Despite the complaints that I will always get from running a subjective ranking chart, I am very happy with how the project panned out this year. Two years ago, we had no rankings. Other than the top 10, maybe top 20, no one really knew how players stacked against each other. Furthermore, outsiders could only recognize people from their own region and perhaps the usual power players such as Armada and Mango. I recognize that the list will never be perfect, but the ability to create discussion is ultimately what I desired from the list.

Objective vs Subjective Lists

Many have asked me why I never do a completely objective list, so here’s my answer:

There’s a strong connotation to a “completely objective list”. The general perception is that it is completely fair and reasonable, to which I would disagree. If melee had an online ladder system where players interacted with each other 10,000s of times per year, I am very confident that would give me the data to appropriately rank the Top 100 players. Unfortunately, the top players rarely interact with each other. There are several pairings in the top 25 that have not happened in all of 2015 despite the increased number of majors.

With the interactions being limited, the primary owner of an “objective-based” system has to make decisions on how to weigh data with measurements such as K-Values.

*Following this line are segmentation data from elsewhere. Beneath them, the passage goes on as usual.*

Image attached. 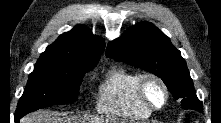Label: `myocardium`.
Wrapping results in <instances>:
<instances>
[{"label": "myocardium", "mask_w": 221, "mask_h": 123, "mask_svg": "<svg viewBox=\"0 0 221 123\" xmlns=\"http://www.w3.org/2000/svg\"><path fill=\"white\" fill-rule=\"evenodd\" d=\"M149 82L157 83L164 92V101L160 106L153 105L146 95V86ZM136 94L140 103L151 112L164 109L170 98V91L165 81L160 76L150 72L140 75L136 84Z\"/></svg>", "instance_id": "f54148a6"}]
</instances>
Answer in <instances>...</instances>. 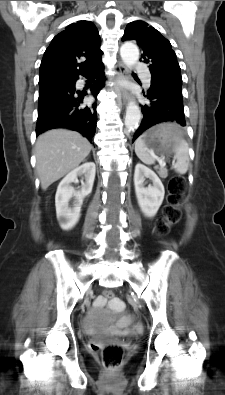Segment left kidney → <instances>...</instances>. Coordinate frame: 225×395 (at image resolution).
<instances>
[{
  "mask_svg": "<svg viewBox=\"0 0 225 395\" xmlns=\"http://www.w3.org/2000/svg\"><path fill=\"white\" fill-rule=\"evenodd\" d=\"M152 181V186L145 187V179ZM134 185L136 197L141 211L147 217H154L164 199V186L160 178L145 165L138 163L135 166Z\"/></svg>",
  "mask_w": 225,
  "mask_h": 395,
  "instance_id": "obj_1",
  "label": "left kidney"
}]
</instances>
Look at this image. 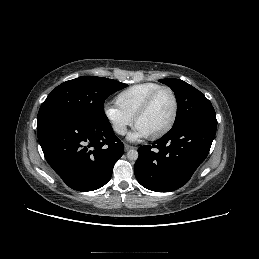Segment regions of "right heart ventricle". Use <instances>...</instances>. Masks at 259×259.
I'll return each instance as SVG.
<instances>
[{
	"mask_svg": "<svg viewBox=\"0 0 259 259\" xmlns=\"http://www.w3.org/2000/svg\"><path fill=\"white\" fill-rule=\"evenodd\" d=\"M160 86L154 82L132 85L116 95L115 104L123 113L133 119L147 96Z\"/></svg>",
	"mask_w": 259,
	"mask_h": 259,
	"instance_id": "1",
	"label": "right heart ventricle"
}]
</instances>
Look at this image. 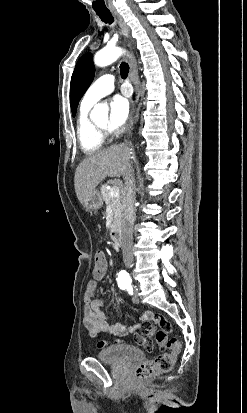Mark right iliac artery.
Returning a JSON list of instances; mask_svg holds the SVG:
<instances>
[{
	"instance_id": "82829eb1",
	"label": "right iliac artery",
	"mask_w": 247,
	"mask_h": 413,
	"mask_svg": "<svg viewBox=\"0 0 247 413\" xmlns=\"http://www.w3.org/2000/svg\"><path fill=\"white\" fill-rule=\"evenodd\" d=\"M126 287H127V286H126ZM126 287H125V286H121L120 288L124 290V289H126Z\"/></svg>"
}]
</instances>
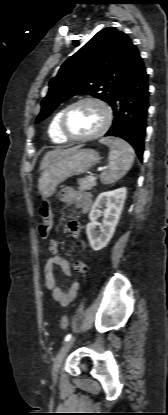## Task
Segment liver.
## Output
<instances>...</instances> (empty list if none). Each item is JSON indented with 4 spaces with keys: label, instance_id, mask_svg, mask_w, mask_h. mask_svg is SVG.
Listing matches in <instances>:
<instances>
[{
    "label": "liver",
    "instance_id": "liver-1",
    "mask_svg": "<svg viewBox=\"0 0 168 415\" xmlns=\"http://www.w3.org/2000/svg\"><path fill=\"white\" fill-rule=\"evenodd\" d=\"M74 148V147H73ZM73 148H69V149H56V150H52L47 152L41 163H40V167L39 169L42 171H45L54 161H56L57 159H59L60 157L66 155L70 150H72Z\"/></svg>",
    "mask_w": 168,
    "mask_h": 415
}]
</instances>
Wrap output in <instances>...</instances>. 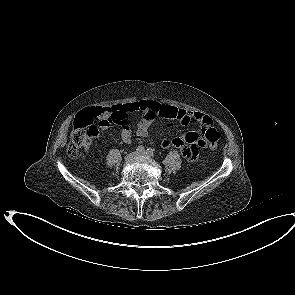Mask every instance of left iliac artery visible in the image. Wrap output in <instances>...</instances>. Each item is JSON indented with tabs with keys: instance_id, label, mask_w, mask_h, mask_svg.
<instances>
[{
	"instance_id": "1",
	"label": "left iliac artery",
	"mask_w": 295,
	"mask_h": 295,
	"mask_svg": "<svg viewBox=\"0 0 295 295\" xmlns=\"http://www.w3.org/2000/svg\"><path fill=\"white\" fill-rule=\"evenodd\" d=\"M146 153H147L149 156H154V150L151 149V148H148V149L146 150Z\"/></svg>"
}]
</instances>
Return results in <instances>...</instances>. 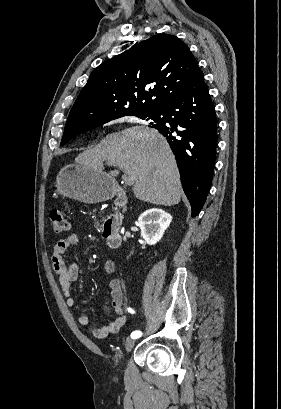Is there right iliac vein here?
<instances>
[{"label": "right iliac vein", "instance_id": "right-iliac-vein-1", "mask_svg": "<svg viewBox=\"0 0 281 409\" xmlns=\"http://www.w3.org/2000/svg\"><path fill=\"white\" fill-rule=\"evenodd\" d=\"M135 345V340L128 338L125 343V348L127 352H130Z\"/></svg>", "mask_w": 281, "mask_h": 409}]
</instances>
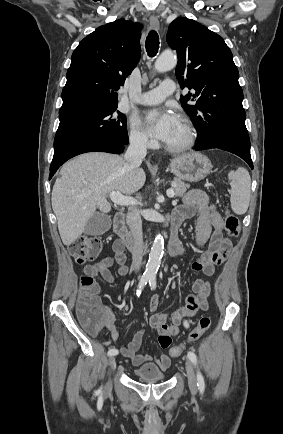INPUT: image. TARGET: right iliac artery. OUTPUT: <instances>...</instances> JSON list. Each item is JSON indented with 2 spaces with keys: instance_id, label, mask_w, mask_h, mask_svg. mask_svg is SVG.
Masks as SVG:
<instances>
[{
  "instance_id": "82829eb1",
  "label": "right iliac artery",
  "mask_w": 283,
  "mask_h": 434,
  "mask_svg": "<svg viewBox=\"0 0 283 434\" xmlns=\"http://www.w3.org/2000/svg\"><path fill=\"white\" fill-rule=\"evenodd\" d=\"M149 280L148 276H142L140 279V282L138 284V289H137V296H140L142 289L144 288V286L147 284ZM118 354V350L115 348H111L108 351V356H114ZM99 393H101V389L98 390Z\"/></svg>"
}]
</instances>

Furthermore, data collecting becomes tedious and even the current one floating around Reddit, makes arbitrary cut-offs to events. Why only certain events? Why cut off to top 64 only? These decisions require some subjective judgment and ultimately some biases. Furthermore, these values are adjusted until it fits a general subjective notion of “correctness”.

So while, I think the results are interesting in tandem, it’s tough for me to sell a SSBMrank on a pure objective system, given the limited information.  I don’t want to discourage any separate effort towards it though.

Activity vs Inactivity

Drawing a line on players was arguably the toughest portion of this project. I debated with myself and several others for hours to determine what an appropriate activity line is. With the exception of Twitch (who will get his own post eventually), I think we did a good job determining this. People will get upset as always if their local hero is not properly represented, which is why I also released a list of players who didn’t make the cut due to activity, so that they at least get recognition.

On the flip side, we also saw the consequences of introducing players who judges were largely unfamiliar with. In large part, the rankings of the Europeans created a large amount of controversy. I will have to reevaluate how to rate international players for 2016.


Some people had complaints about the uneven distribution of judges. Generally speaking, I will always value people that have large amounts of interaction with players at majors over a player. In 2013, I had open enrollment for judges that led to less than desirable results, which is why I don’t feel comfortable with letting anyone become a judge.

For regions that are less represented, I have asked several players/figureheads from their respective regions that either outright rejected a ballot or didn’t turn a ballot within the 3 weeks when asked. Rest assured, I did make a tremendous effort in trying to recruit people from these regions. Every year there are judge applications and, although I don’t accept everyone, I hope people take more initiative in filling out an application rather than complain after the fact about exclusivity.


I will always defend my blurb writers regardless of social media complaints. This year, I had a volunteer form for people to fill out. Every blurb writer filled out these forms and took tremendous initiative to get the job done. Even though the quality was spotty at times, I value these people for their time rather than the backseat redditor who offers to write blurbs after the fact. For the most part, most of these were very solid blurbs and I can’t thank them enough.